Despite Surplus, Spending Restraint is Still Required | Eastern North Carolina Now

    Publisher's note: The author of this post is Joseph Coletti, who is a senior fellow for the John Locke Foundation.

    On most days and most roads, most drivers treat posted speed limits as the recommended speed. A person driving at the speed limit can be the slowest vehicle moving on some roads and create a safety hazard. When the road is wet, icy, or uneven because of potholes or construction, however, the best advice is to slow down. The John Locke Foundation has long recommended the rate of population growth and inflation as the "speed limit" for state government spending.

    Since 2011, state budgets have grown at or below the posted speed. When we defended the legislature's billion-dollar tax cut in 2017, we based our support on continued spending growth in the range of 2.5 percent per year, which the legislature had maintained since 2011.

    Legislative leaders unveiled a $23.917 billion spending target on Monday that increases spending by 3.9 percent from the current year's budget, which is right at the spending speed limit. It would add $265 million to the budget already passed for next fiscal year and would spend more than the revenues available, drawing down reserves.

    Compared to the 2017-18 fiscal year, the budget already includes a 6 percent raise for teachers and tax reductions for individuals and companies. In addition to the $270 million pay raise for teachers (plus $80 million for pensions and $35 million for health benefits) and a $500 million tax reduction, the budget also includes $90 million for other state employees' pensions and health benefits, though no higher salaries for those state employees. The budget adds $10 million for opportunity scholarships and $11 million for the NC Promise Tuition Plan. Enrollment growth in K-12 and UNC schools adds $96 million. Medicaid has $110 million more to account for changes in who enrolls and how they use the program. The largest nonrecurring increase baked into the budget is $16 million from a settlement with Moody's that will go to low-income housing through the Workforce Housing Loan Program. It also sets aside a portion of new revenue in savings and dedicates more money to infrastructure and capital needs.

    Even with their higher spending target, budget writers have received more requests than they can fulfill. The biggest increases under discussion during the break have been school and prison safety, continued hurricane recovery assistance, and still higher pay for teachers.

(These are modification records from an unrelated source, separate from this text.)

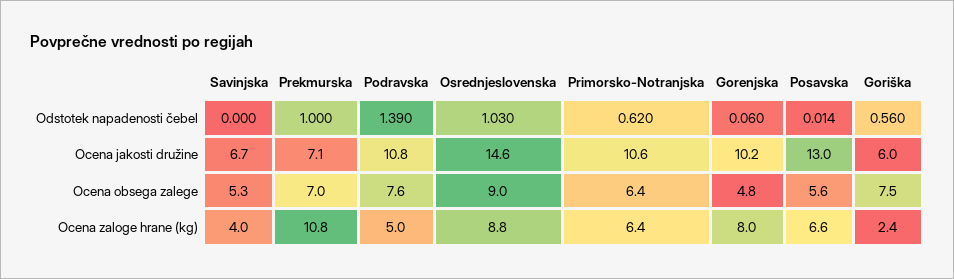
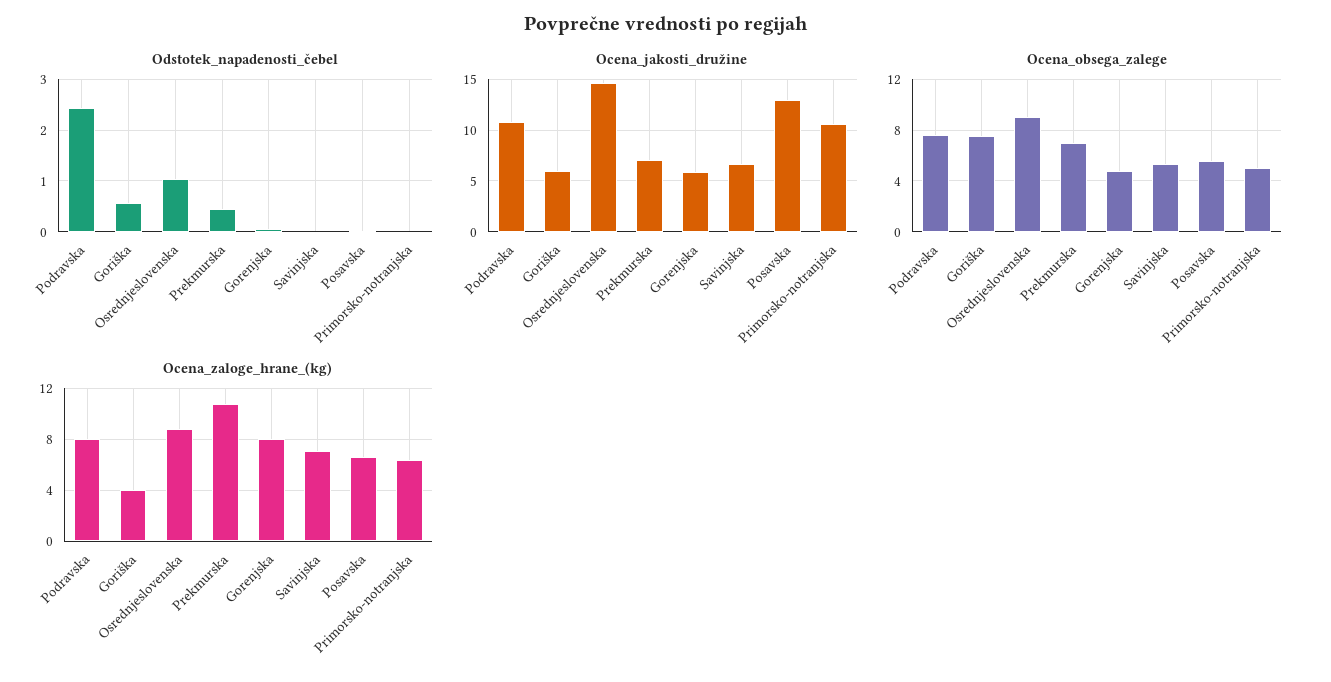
  {
    "Odstotek napadenosti čebel": {
      "Savinjska": 0,
-     "Prekmurska": 1,
+     "Prekmurska": 0.4,
-     "Podravska": 1.39,
+     "Podravska": 2.4,
      "Osrednjeslovenska": 1.03,
-     "Primorsko-Notranjska": 0.62,
+     "Primorsko-Notranjska": 0,
      "Gorenjska": 0.06,
      "Posavska": 0.014,
      "Goriška": 0.56
    },
    "Ocena jakosti družine": {
      "Savinjska": 6.7,
      "Prekmurska": 7.1,
      "Podravska": 10.8,
      "Osrednjeslovenska": 14.6,
      "Primorsko-Notranjska": 10.6,
-     "Gorenjska": 10.2,
+     "Gorenjska": 6,
      "Posavska": 13,
      "Goriška": 6
    },
    "Ocena obsega zalege": {
      "Savinjska": 5.3,
      "Prekmurska": 7,
      "Podravska": 7.6,
      "Osrednjeslovenska": 9,
-     "Primorsko-Notranjska": 6.4,
+     "Primorsko-Notranjska": 5,
      "Gorenjska": 4.8,
      "Posavska": 5.6,
      "Goriška": 7.5
    },
    "Ocena zaloge hrane (kg)": {
-     "Savinjska": 4,
+     "Savinjska": 7,
      "Prekmurska": 10.8,
-     "Podravska": 5,
+     "Podravska": 8,
      "Osrednjeslovenska": 8.8,
      "Primorsko-Notranjska": 6.4,
      "Gorenjska": 8,
      "Posavska": 6.6,
-     "Goriška": 2.4
+     "Goriška": 4
    }
  }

    Superintendent Mark Johnson wants the legislature to restore a $5.1 million reduction to the Department of Public Instruction so he can implement recommendations from an audit of the department. A coalition led by the North Carolina School Boards Association is pushing a $1.9 billion statewide school construction bond. In the wake of the Parkland, Florida, school shooting, Gov. Cooper has proposed spending $130 million for more school resource officers with better training and more school counselors and psychologists. And there are always calls for higher teacher salaries, already slated to increase 6.2 percent in the next fiscal year. The North Carolina Association of Educators (NCAE) plans a teacher protest at the Legislative Building for all of these issues and for Democrats.

    State Budget Director Charles Perusse in December suggested $500 million in new spending, including money for higher salaries and pensions, Hurricane Matthew recovery, the opioid epidemic, and prison safety. In recent weeks, Gov. Cooper has proposed spending another $60 million for financial aid and worker training. The House Select Committee on Safer Schools has not released its full set of recommendations, but its working group on Physical Safety and Security had a much lower price tag on its preliminary recommendations.

    North Carolina Emergency Management was criticized earlier this year for not spending any of the $237.5 million grant from the U.S. Department of Housing and Urban Development, though the News and Observer reports, "the state has already doled out more than $630 million in other forms of hurricane relief" including $86 million in state appropriations.

    The biggest issues for corrections officers appear to be related to issues of respect and working conditions, rather than to salary. Although the prison population is shrinking, the per-prisoner cost is going up. North Carolina still has 55 prisons around the state, a dozen of them housing fewer than 300 prisoners each. There is no clear indication what the cost of prison reforms will be.

    North Carolina's ability to reform taxes and save money for the next recession depends on responsibly restrained spending growth. Compared to what Gov. Cooper indicated he plans to recommend during this election year, the legislature's plan is restrained. The global economic road ahead looks less certain, and future budgets will need to grow much more slowly if the state's economy is to continue flourishing.